Cardiovascular disease caused more than one third of all deaths in the US in 2004, making it the nation’s No. 1 killer. Confronted with that grim statistic, one could venture we’ve been missing something. Two new studies suggest what that might be—fruits and vegetables full of vitamin C and a daily dose of sunshine. In the first study, conducted at the University of Cambridge, researchers charted the vitamin C plasma concentrations of more than 20,000 Europeans between the ages of 40 and 79 for nearly a decade and documented their rates of stroke. “People in the top 25 percent of vitamin C concentrations had a 42 percent lower risk of stroke over 10 years versus those in the bottom 25 percent,” says lead researcher Phyo Myint, MD. “And the effect was independent of major classical risk factors.” Noting that few studies show vitamin C supplements alone prevent stroke, Myint posits that other goodies found naturally in fruit and vegetables, such as bioflavonoids and plant sterols, probably play important complementary roles in stroke prevention.

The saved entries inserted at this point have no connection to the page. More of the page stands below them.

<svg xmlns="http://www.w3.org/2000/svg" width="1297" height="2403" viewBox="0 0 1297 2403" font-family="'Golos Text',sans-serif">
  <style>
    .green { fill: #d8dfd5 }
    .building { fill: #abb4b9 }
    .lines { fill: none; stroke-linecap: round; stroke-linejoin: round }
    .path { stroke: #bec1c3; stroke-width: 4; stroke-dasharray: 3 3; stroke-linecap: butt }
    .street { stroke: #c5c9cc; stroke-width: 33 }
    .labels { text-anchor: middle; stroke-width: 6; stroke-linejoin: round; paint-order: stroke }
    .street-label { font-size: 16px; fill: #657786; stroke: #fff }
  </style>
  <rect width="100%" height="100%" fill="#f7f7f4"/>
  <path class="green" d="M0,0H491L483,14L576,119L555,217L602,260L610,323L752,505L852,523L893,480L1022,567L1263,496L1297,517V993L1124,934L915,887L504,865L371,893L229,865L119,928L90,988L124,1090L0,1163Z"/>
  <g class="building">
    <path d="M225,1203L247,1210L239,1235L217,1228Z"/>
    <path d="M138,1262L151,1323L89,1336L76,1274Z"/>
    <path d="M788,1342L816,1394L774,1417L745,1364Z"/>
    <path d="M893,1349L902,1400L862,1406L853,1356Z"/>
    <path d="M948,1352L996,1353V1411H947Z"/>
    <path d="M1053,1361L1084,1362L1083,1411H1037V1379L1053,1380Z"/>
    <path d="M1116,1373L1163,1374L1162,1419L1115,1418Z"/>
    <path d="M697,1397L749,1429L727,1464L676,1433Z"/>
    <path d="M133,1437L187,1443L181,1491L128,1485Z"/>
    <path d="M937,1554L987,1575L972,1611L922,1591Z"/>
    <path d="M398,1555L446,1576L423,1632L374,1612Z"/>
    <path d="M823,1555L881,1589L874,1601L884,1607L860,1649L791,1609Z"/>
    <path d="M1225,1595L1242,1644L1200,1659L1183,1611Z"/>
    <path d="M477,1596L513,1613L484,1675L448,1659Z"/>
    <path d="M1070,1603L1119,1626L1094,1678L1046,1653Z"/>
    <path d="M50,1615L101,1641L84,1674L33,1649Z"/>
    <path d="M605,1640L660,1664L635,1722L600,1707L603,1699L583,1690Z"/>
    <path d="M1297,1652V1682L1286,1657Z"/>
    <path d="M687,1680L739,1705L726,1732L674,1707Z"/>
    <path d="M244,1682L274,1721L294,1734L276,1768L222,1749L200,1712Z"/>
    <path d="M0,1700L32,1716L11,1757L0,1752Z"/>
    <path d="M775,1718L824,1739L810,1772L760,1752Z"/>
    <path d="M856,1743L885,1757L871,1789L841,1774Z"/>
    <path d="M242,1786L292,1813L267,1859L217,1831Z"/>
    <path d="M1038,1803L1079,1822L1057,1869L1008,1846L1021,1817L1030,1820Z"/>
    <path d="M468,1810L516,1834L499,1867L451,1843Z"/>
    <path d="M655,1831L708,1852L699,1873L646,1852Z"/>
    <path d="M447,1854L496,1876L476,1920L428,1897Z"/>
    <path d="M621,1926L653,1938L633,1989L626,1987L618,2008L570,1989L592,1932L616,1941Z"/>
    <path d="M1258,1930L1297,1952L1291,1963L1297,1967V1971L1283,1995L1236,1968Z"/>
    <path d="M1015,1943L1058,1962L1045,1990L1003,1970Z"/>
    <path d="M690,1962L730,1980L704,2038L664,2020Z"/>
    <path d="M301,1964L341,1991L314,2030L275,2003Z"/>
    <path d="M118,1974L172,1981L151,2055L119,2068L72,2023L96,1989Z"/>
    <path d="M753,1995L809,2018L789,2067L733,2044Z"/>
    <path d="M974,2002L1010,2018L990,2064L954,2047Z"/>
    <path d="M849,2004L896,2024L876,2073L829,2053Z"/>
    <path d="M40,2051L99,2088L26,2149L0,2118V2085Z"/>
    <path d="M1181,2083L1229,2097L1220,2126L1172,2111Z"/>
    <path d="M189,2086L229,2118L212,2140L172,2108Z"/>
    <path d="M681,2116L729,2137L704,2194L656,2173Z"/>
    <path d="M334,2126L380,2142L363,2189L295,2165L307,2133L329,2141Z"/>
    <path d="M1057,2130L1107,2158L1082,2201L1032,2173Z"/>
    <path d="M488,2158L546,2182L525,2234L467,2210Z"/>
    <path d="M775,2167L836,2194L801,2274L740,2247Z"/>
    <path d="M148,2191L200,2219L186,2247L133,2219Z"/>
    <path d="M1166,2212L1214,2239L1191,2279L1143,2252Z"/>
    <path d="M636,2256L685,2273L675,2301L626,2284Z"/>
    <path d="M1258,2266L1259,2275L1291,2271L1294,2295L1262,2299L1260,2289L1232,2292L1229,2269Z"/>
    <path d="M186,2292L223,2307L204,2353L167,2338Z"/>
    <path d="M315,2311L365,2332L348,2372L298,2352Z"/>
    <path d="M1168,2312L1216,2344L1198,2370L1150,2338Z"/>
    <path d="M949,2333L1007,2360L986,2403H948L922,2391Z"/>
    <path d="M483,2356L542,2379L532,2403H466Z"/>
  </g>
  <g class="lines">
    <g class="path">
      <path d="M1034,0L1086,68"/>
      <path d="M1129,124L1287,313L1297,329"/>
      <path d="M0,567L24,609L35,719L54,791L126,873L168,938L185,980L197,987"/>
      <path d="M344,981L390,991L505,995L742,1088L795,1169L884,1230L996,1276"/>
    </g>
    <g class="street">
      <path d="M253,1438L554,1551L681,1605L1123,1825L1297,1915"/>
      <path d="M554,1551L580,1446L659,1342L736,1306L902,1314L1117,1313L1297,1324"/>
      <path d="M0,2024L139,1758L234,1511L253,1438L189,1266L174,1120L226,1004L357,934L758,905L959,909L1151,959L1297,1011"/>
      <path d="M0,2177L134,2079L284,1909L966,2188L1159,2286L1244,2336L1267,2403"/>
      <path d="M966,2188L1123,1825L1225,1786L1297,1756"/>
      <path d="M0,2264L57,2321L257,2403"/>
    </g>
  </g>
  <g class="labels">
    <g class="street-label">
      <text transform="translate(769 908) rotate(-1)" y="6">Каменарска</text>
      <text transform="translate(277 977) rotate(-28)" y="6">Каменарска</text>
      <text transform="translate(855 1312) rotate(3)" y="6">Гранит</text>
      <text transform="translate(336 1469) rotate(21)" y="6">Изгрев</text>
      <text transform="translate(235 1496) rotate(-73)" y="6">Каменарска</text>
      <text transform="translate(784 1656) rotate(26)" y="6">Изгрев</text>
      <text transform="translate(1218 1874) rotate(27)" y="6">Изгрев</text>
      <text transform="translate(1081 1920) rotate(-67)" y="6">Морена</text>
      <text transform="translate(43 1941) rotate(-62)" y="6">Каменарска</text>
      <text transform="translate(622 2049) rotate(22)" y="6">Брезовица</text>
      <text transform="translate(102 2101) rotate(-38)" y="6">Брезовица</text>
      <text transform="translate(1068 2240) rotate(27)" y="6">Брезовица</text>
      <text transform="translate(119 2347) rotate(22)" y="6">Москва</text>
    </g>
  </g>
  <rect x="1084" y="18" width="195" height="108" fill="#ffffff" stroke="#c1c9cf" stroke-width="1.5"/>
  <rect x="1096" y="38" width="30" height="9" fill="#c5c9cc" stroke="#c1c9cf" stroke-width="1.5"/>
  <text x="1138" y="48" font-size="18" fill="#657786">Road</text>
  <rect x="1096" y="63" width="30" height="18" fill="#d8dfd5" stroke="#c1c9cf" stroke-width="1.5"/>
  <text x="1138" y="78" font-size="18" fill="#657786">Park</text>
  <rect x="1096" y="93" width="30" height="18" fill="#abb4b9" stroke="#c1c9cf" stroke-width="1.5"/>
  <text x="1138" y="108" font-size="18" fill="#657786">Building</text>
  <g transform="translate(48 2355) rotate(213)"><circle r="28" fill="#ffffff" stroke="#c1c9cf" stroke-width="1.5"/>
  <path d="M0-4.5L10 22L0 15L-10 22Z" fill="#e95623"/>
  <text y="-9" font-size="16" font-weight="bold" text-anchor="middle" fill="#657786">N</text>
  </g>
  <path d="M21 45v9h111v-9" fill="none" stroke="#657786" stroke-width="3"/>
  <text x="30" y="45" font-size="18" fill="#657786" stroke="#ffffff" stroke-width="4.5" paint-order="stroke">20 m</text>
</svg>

The second study, at Harvard Medical School, examined more than 1,700 people with hypertension over an average of five and a half years. It found that the participants with vitamin D deficiencies were twice as likely to have heart attacks, strokes, or other serious cardiovascular events than the participants with normal vitamin D levels. Most experts agree that 15 minutes of sun each day or 1,000 mg daily of vitamin D supplements will give you what you need.